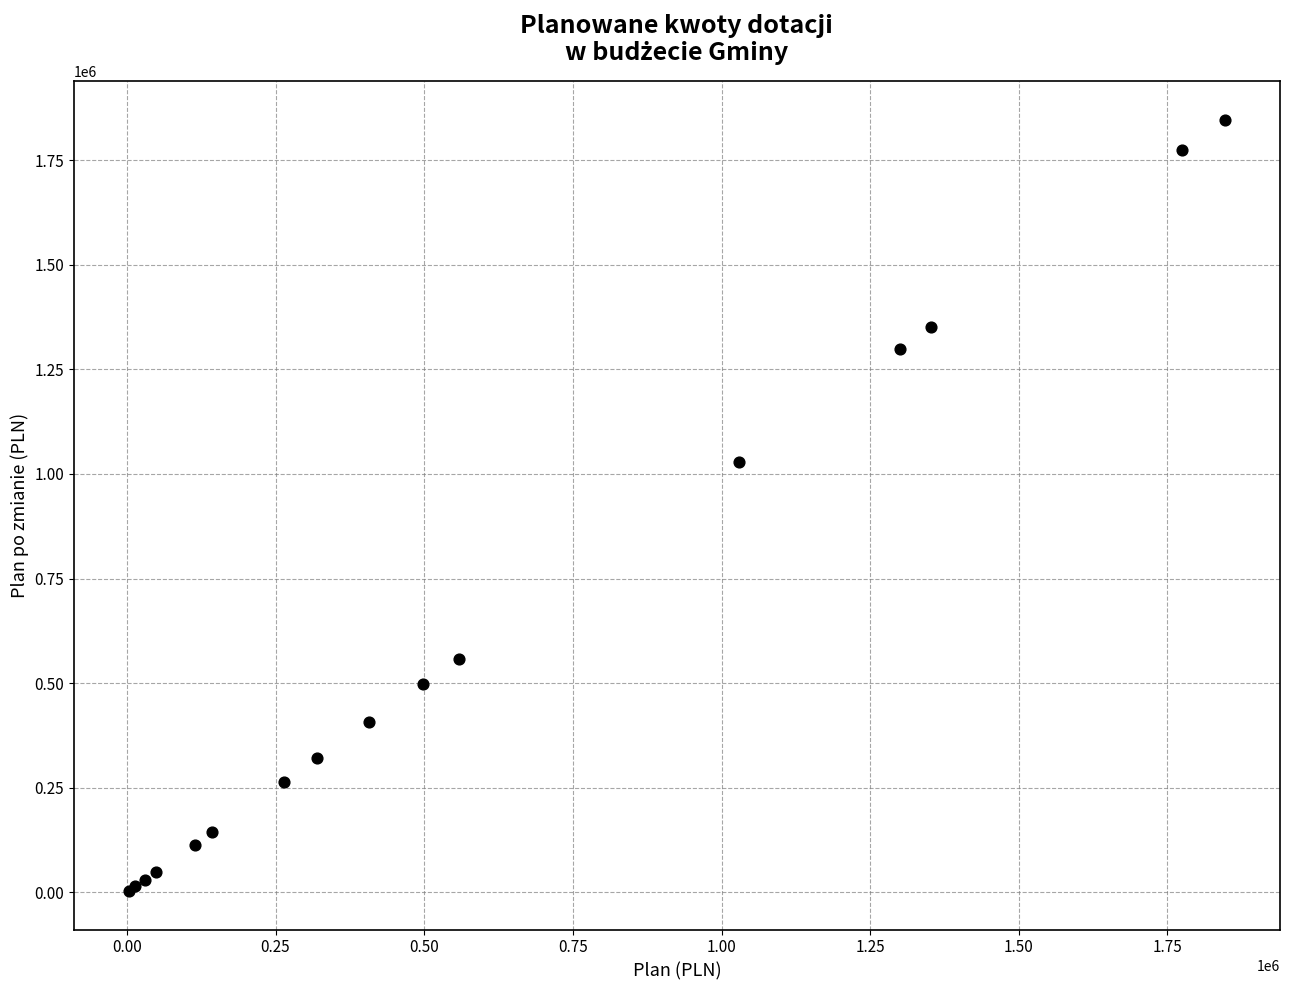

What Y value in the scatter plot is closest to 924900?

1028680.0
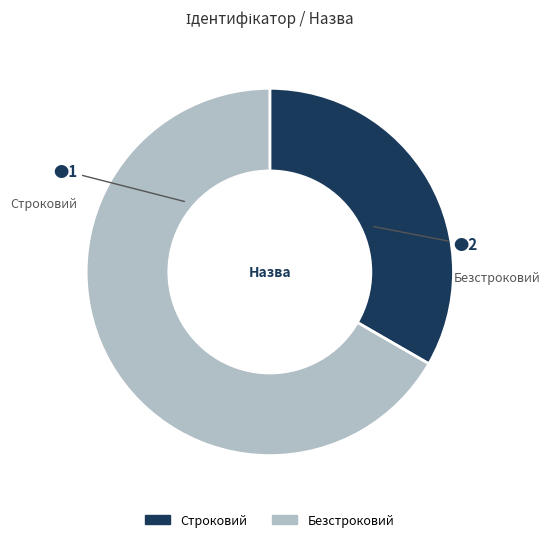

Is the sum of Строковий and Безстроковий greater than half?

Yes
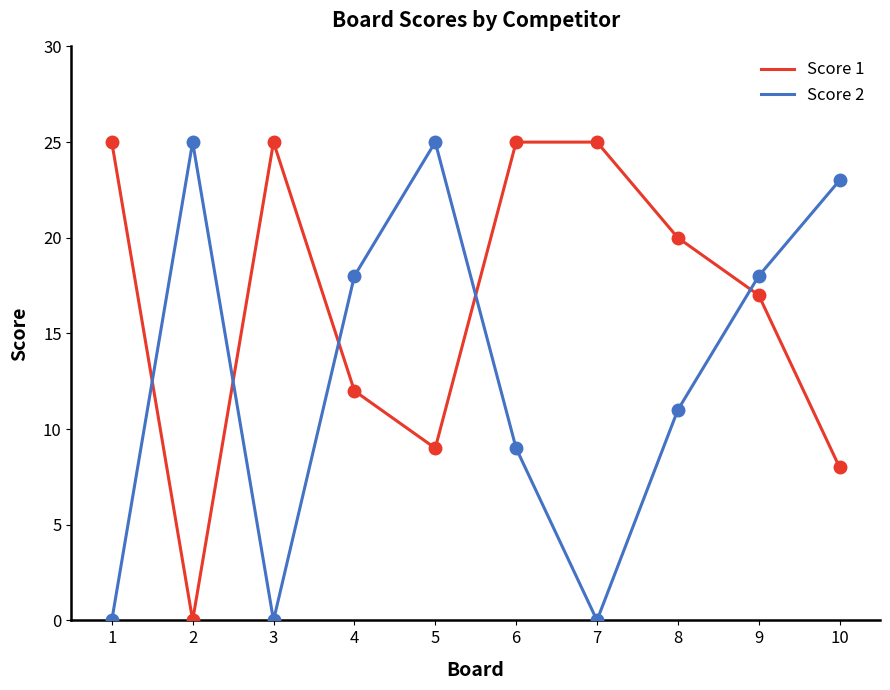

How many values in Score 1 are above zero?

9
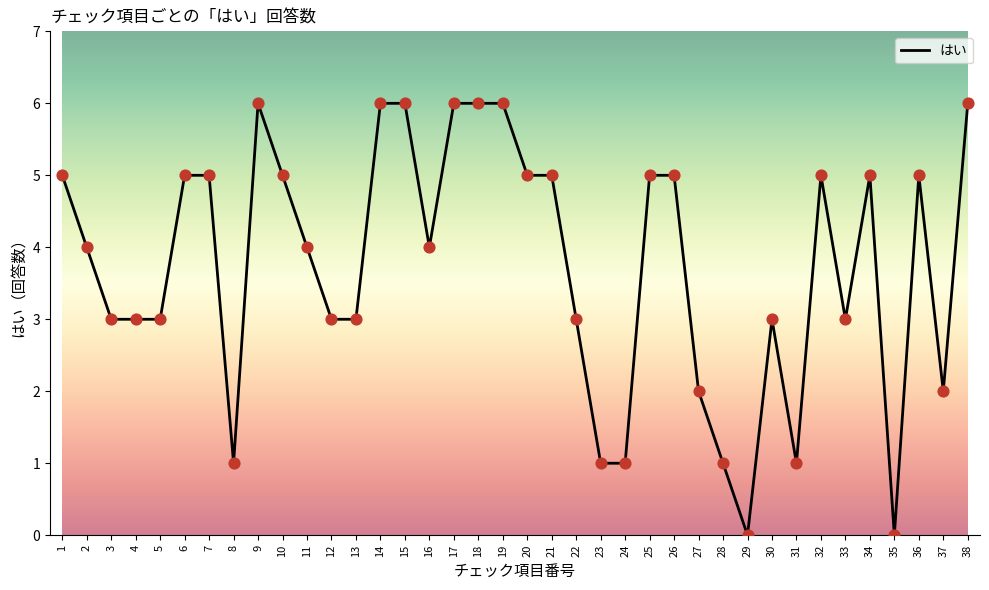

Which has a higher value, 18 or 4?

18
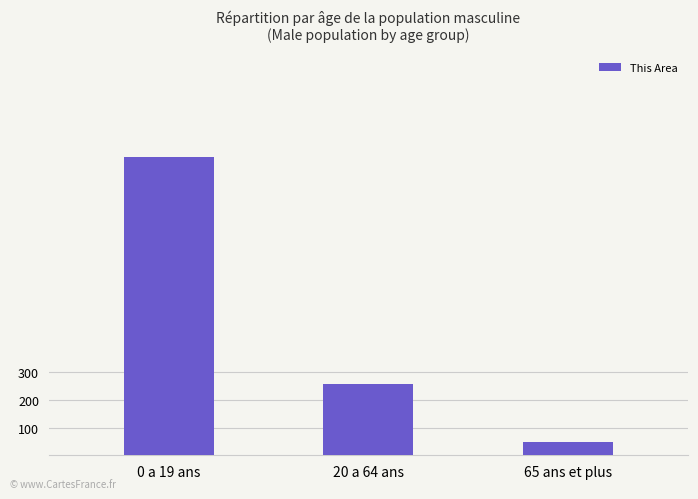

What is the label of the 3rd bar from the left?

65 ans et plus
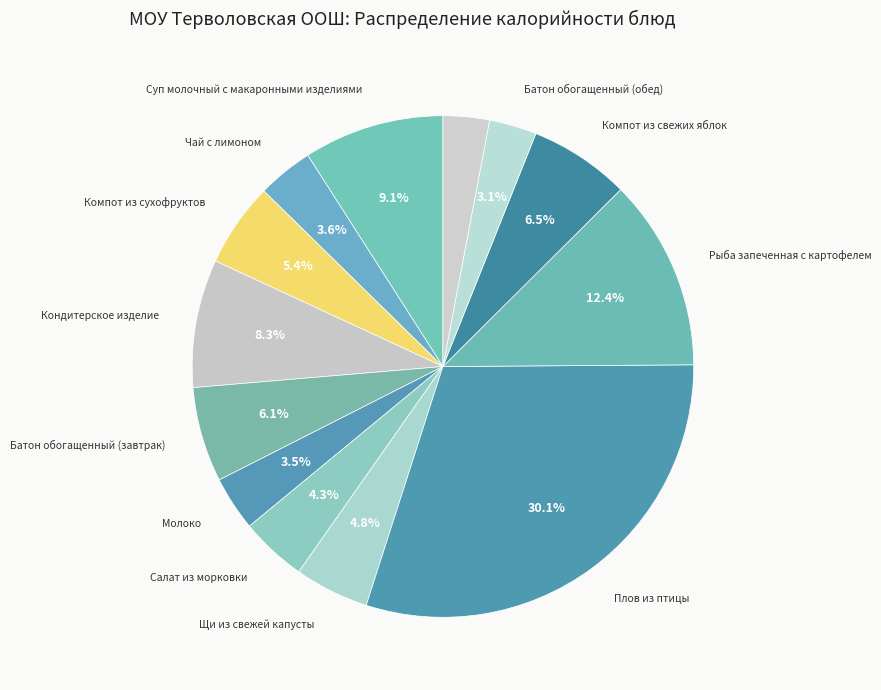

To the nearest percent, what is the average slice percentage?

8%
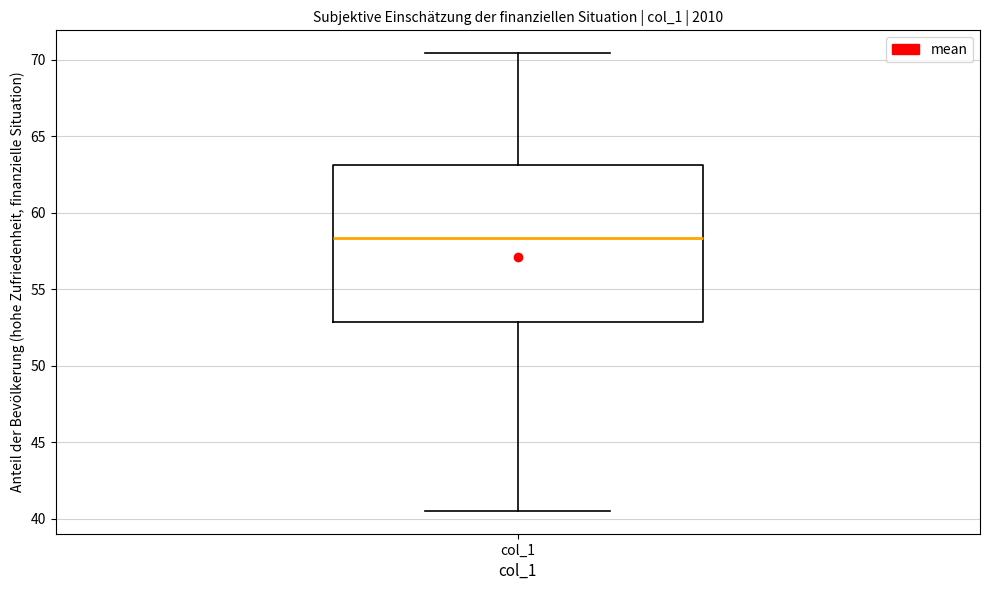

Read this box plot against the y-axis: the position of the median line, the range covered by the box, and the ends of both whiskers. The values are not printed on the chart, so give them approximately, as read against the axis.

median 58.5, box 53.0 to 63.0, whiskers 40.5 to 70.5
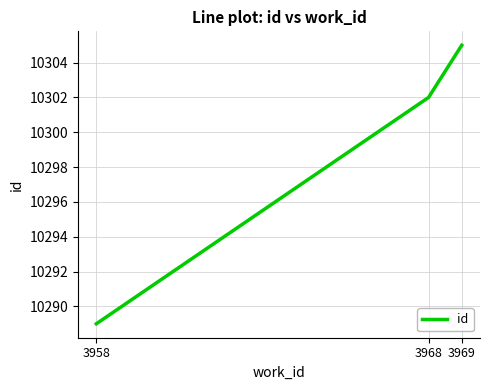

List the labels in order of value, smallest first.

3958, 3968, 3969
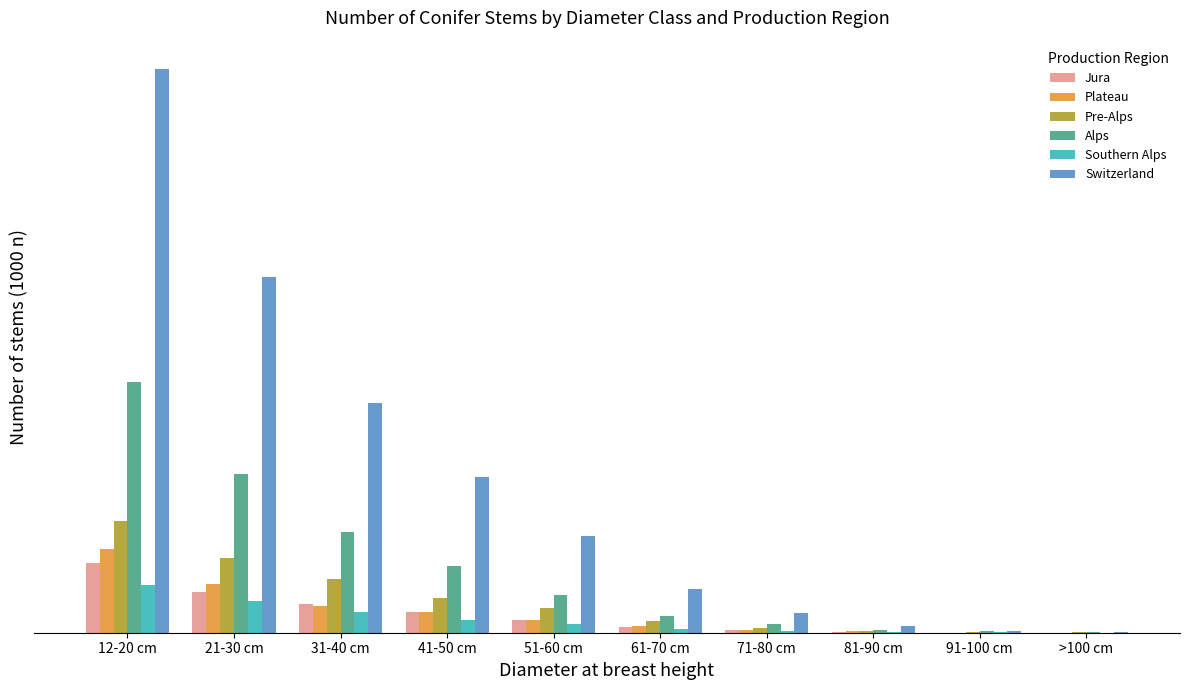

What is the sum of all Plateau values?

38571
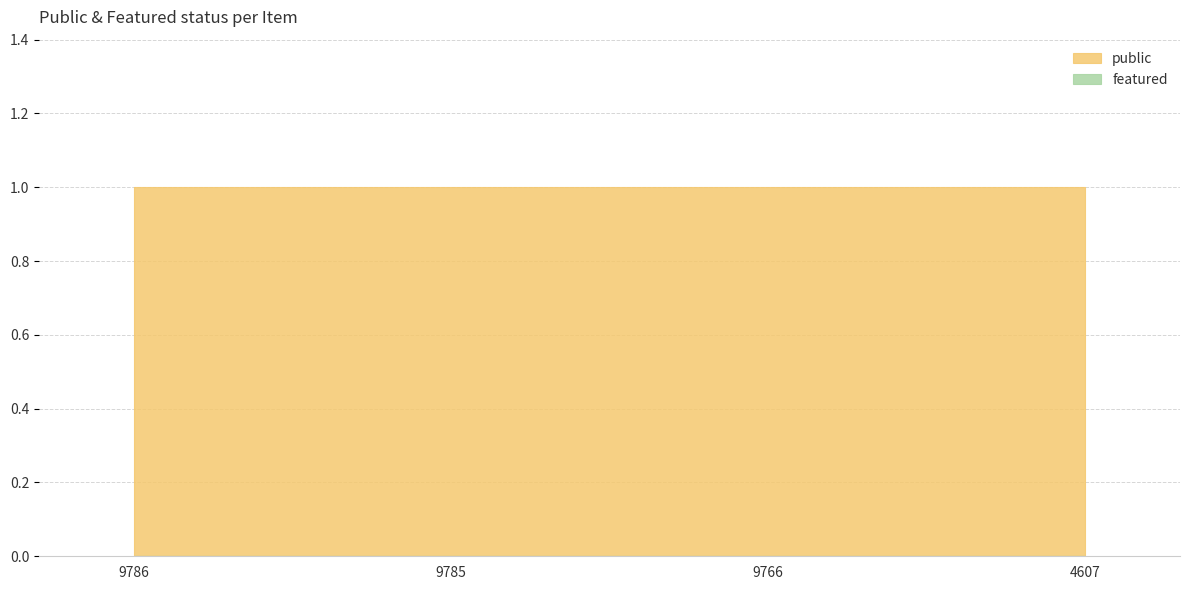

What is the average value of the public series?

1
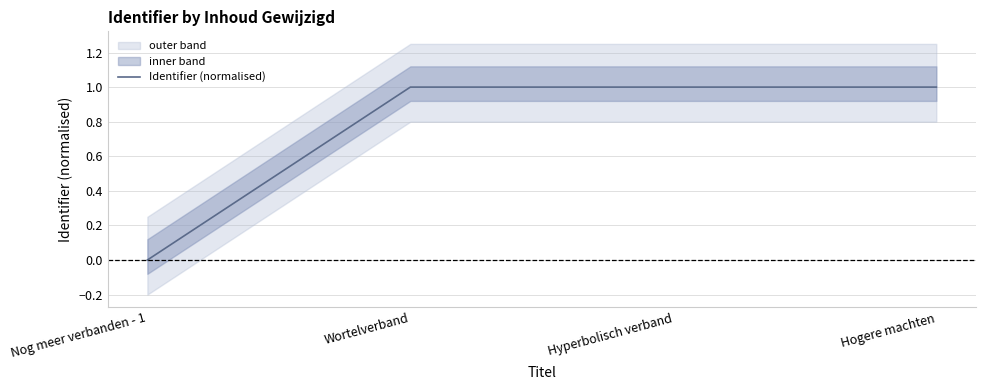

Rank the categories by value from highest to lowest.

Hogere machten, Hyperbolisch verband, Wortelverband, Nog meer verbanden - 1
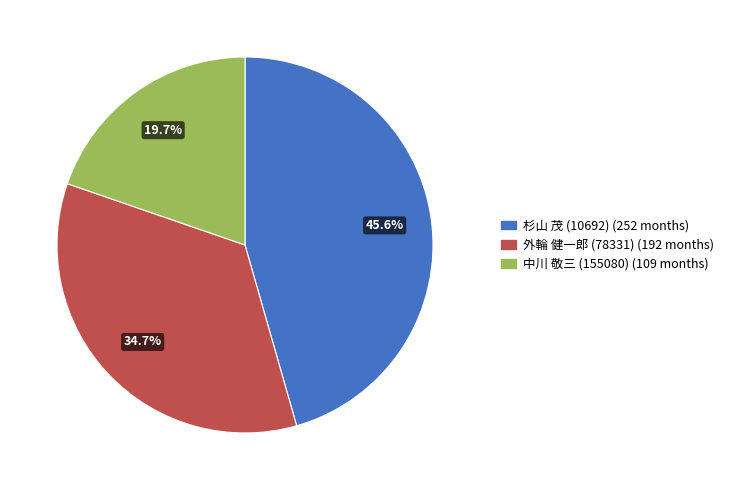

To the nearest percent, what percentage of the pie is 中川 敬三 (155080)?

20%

_ _ _ _

Work order - Pull out every line of the items that contains the string "percent", treating uppercase and lowercase as different.

Solution for this exercise -
To the nearest percent, what is the average slice percentage?
To the nearest percent, what percentage of the pie is 中川 敬三 (155080)?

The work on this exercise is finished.